Sometimes she can get tired of hearing her own voice. And apparently, her boyfriend can get tired of competing with the many projects, because one day she had to promise him that she wouldn’t initiate more projects right away. But even if he just managed to record the promise on his mobile phone, Eva Kruse still stakes on him bearing with her, when a new idea comes into her mind and demands her attention.
KaosPilot by dispensation
”I’ve was always my own motivator, and I was always a leader – both at home to my siblings and at my school. For example, at my school I quickly established a good relationship with the principal. In the 5th or 6th grade I could walk into his office and discuss directly with him, if there was something the class wanted. He listened to me, which made it easier for us to get through with our ideas – e.g. have a free period”, she says and rushes on to talk about her college days in Århus, where she in Projekthuset Frontløberne (Project house Front-runners) helped start up the Sunday discotheque Kronstadt and fell totally in love with project-making.

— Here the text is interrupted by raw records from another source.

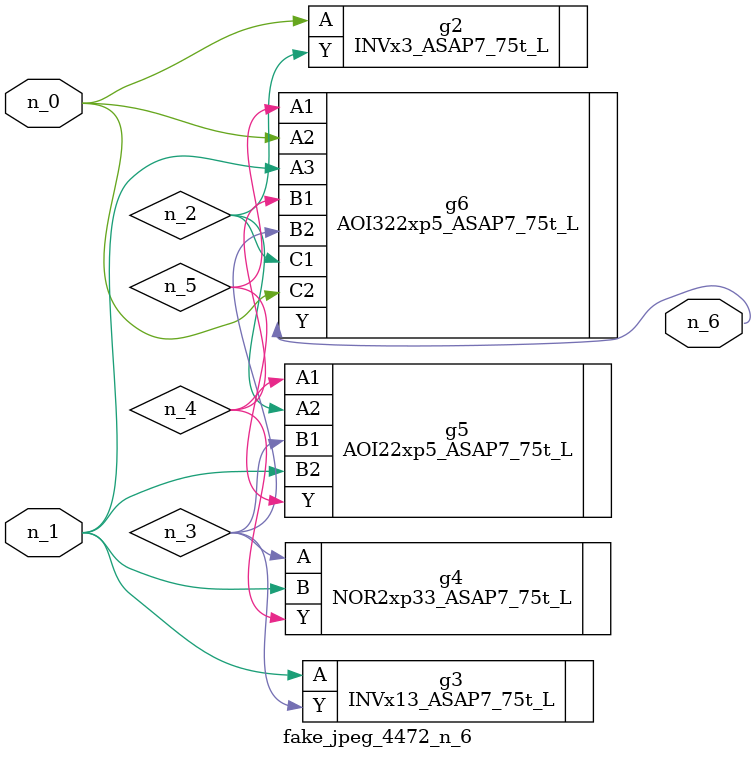
<source format=v>
module fake_jpeg_4472_n_6 (n_0, n_1, n_6);

input n_0;
input n_1;

output n_6;

wire n_2;
wire n_3;
wire n_4;
wire n_5;

INVx3_ASAP7_75t_L g2 ( 
.A(n_0),
.Y(n_2)
);

INVx13_ASAP7_75t_L g3 ( 
.A(n_1),
.Y(n_3)
);

NOR2xp33_ASAP7_75t_L g4 ( 
.A(n_3),
.B(n_1),
.Y(n_4)
);

AOI22xp5_ASAP7_75t_L g5 ( 
.A1(n_4),
.A2(n_2),
.B1(n_3),
.B2(n_1),
.Y(n_5)
);

AOI322xp5_ASAP7_75t_L g6 ( 
.A1(n_5),
.A2(n_0),
.A3(n_1),
.B1(n_4),
.B2(n_3),
.C1(n_2),
.C2(n_0),
.Y(n_6)
);


endmodule
</source>
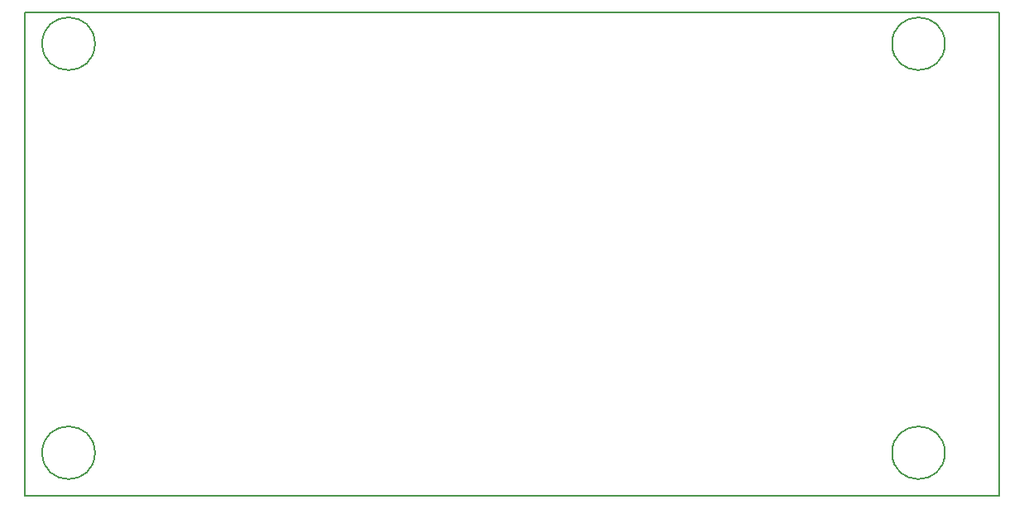
<source format=gbr>
%TF.GenerationSoftware,KiCad,Pcbnew,(5.0.0)*%
%TF.CreationDate,2018-07-24T20:25:44+02:00*%
%TF.ProjectId,tda2030StereoAmplifier,7464613230333053746572656F416D70,rev?*%
%TF.SameCoordinates,Original*%
%TF.FileFunction,Other,Comment*%
%FSLAX46Y46*%
G04 Gerber Fmt 4.6, Leading zero omitted, Abs format (unit mm)*
G04 Created by KiCad (PCBNEW (5.0.0)) date 07/24/18 20:25:44*
%MOMM*%
%LPD*%
G01*
G04 APERTURE LIST*
%ADD10C,0.150000*%
G04 APERTURE END LIST*
D10*
X17780000Y-95885000D02*
X117475000Y-95885000D01*
X17780000Y-95885000D02*
X17780000Y-46355000D01*
X117475000Y-46355000D02*
X117475000Y-95885000D01*
X17780000Y-46355000D02*
X117475000Y-46355000D01*
X24925000Y-91440000D02*
G75*
G03X24925000Y-91440000I-2700000J0D01*
G01*
X24925000Y-49530000D02*
G75*
G03X24925000Y-49530000I-2700000J0D01*
G01*
X111920000Y-49530000D02*
G75*
G03X111920000Y-49530000I-2700000J0D01*
G01*
X111920000Y-91440000D02*
G75*
G03X111920000Y-91440000I-2700000J0D01*
G01*
M02*

</source>
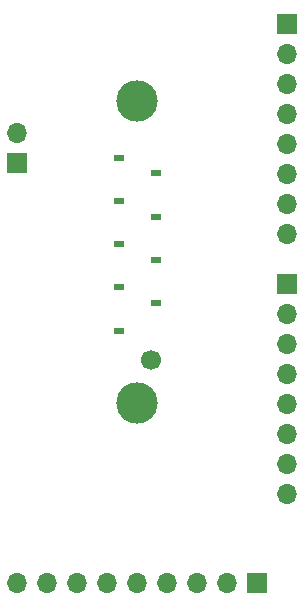
<source format=gbs>
%TF.GenerationSoftware,KiCad,Pcbnew,7.0.5-94-gd77180d9b5*%
%TF.CreationDate,2023-06-13T21:26:35-05:00*%
%TF.ProjectId,Tek P6860 Adapter v.2,54656b20-5036-4383-9630-204164617074,rev?*%
%TF.SameCoordinates,Original*%
%TF.FileFunction,Soldermask,Bot*%
%TF.FilePolarity,Negative*%
%FSLAX46Y46*%
G04 Gerber Fmt 4.6, Leading zero omitted, Abs format (unit mm)*
G04 Created by KiCad (PCBNEW 7.0.5-94-gd77180d9b5) date 2023-06-13 21:26:35*
%MOMM*%
%LPD*%
G01*
G04 APERTURE LIST*
%ADD10R,1.700000X1.700000*%
%ADD11O,1.700000X1.700000*%
%ADD12C,3.500000*%
%ADD13C,1.700000*%
%ADD14R,0.950000X0.550000*%
G04 APERTURE END LIST*
D10*
%TO.C,J3*%
X21082000Y-31242000D03*
D11*
X21082000Y-28702000D03*
%TD*%
D12*
%TO.C,J4*%
X31242000Y-25912000D03*
D13*
X32385000Y-47882000D03*
D12*
X31242000Y-51562000D03*
D14*
X29677000Y-45387000D03*
X29677000Y-41732000D03*
X29677000Y-38072000D03*
X29677000Y-34407000D03*
X29677000Y-30757000D03*
X32807000Y-43052000D03*
X32812000Y-39392000D03*
X32812000Y-35742000D03*
X32807000Y-32082000D03*
%TD*%
D10*
%TO.C,J5*%
X41402000Y-66802000D03*
D11*
X38862000Y-66802000D03*
X36322000Y-66802000D03*
X33782000Y-66802000D03*
X31242000Y-66802000D03*
X28702000Y-66802000D03*
X26162000Y-66802000D03*
X23622000Y-66802000D03*
X21082000Y-66802000D03*
%TD*%
D10*
%TO.C,J2*%
X43942000Y-19427000D03*
D11*
X43942000Y-21967000D03*
X43942000Y-24507000D03*
X43942000Y-27047000D03*
X43942000Y-29587000D03*
X43942000Y-32127000D03*
X43942000Y-34667000D03*
X43942000Y-37207000D03*
%TD*%
D10*
%TO.C,J1*%
X43942000Y-41427400D03*
D11*
X43942000Y-43967400D03*
X43942000Y-46507400D03*
X43942000Y-49047400D03*
X43942000Y-51587400D03*
X43942000Y-54127400D03*
X43942000Y-56667400D03*
X43942000Y-59207400D03*
%TD*%
M02*

</source>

As one day she accidentally received a folder on the project manager education KaosPilots, she was not in doubt.
”The age limit was 21, and I was only 19. But I didn’t care – I applied anyway.”
She got in by dispensation and learned as a KaosPilot that you can do anything if you put your mind to it.
”When I left, I was an idealist with a naïve or blind faith that things succeed if you try hard”, she puts on a nostalgic smile, thinking about the time when she began her carrier as an outstanding networker.
Eva Kruse:
Manager of the Danish Fashion Institute, the network organisation of the fashion industry, and organiser of Copenhagen Fashion Week. Trained KaosPilot. Previously worked as head of communications at Kopenhagen Fur, campaign manager for Red Cross, editor in chief of Eurowoman and host of the TV3 talk show 'Uden Adam' (Without Adam).
On the personal level, she is a mother of two – Mads, aged 13 and Emile, aged 9 – and Thomas Hargreave is her boyfriend.
Modezonen (fashion zone), a consortium of: Dansk Design Center (Danish design centre), Designskolen Kolding (Kolding School of Design), the Danish Trade Council, Copenhagen Business School, KEA (Copenhagen School of Design and Technology), Wonderful Copenhagen, Danmarks Designskole (The Danish Design School), Modekonsortiet (the fashion consortium), TEKO, The Danish Chamber of Commerce – and the Danish Fashion Institute as a project responsible.
FashionForum.dk is an independent news service for the Danish fashion industry.
Copenhagen Fashion Summit – international conference on CSR and sustainability in the fashion industry. Next conference is on the 3rd of May 2012.
NICE – Nordic Initiative, Clean and Ethical - is a Nordic collaboration with the purpose of leading the Nordic fashion industry towards a stronger focus on responsible, ethnical and sustainable production.
Nordic Fashion Association is a cluster organisation behind NICE.
FORA is the unit of business economic research and analysis under the Danish Enterprise and Construction Authority.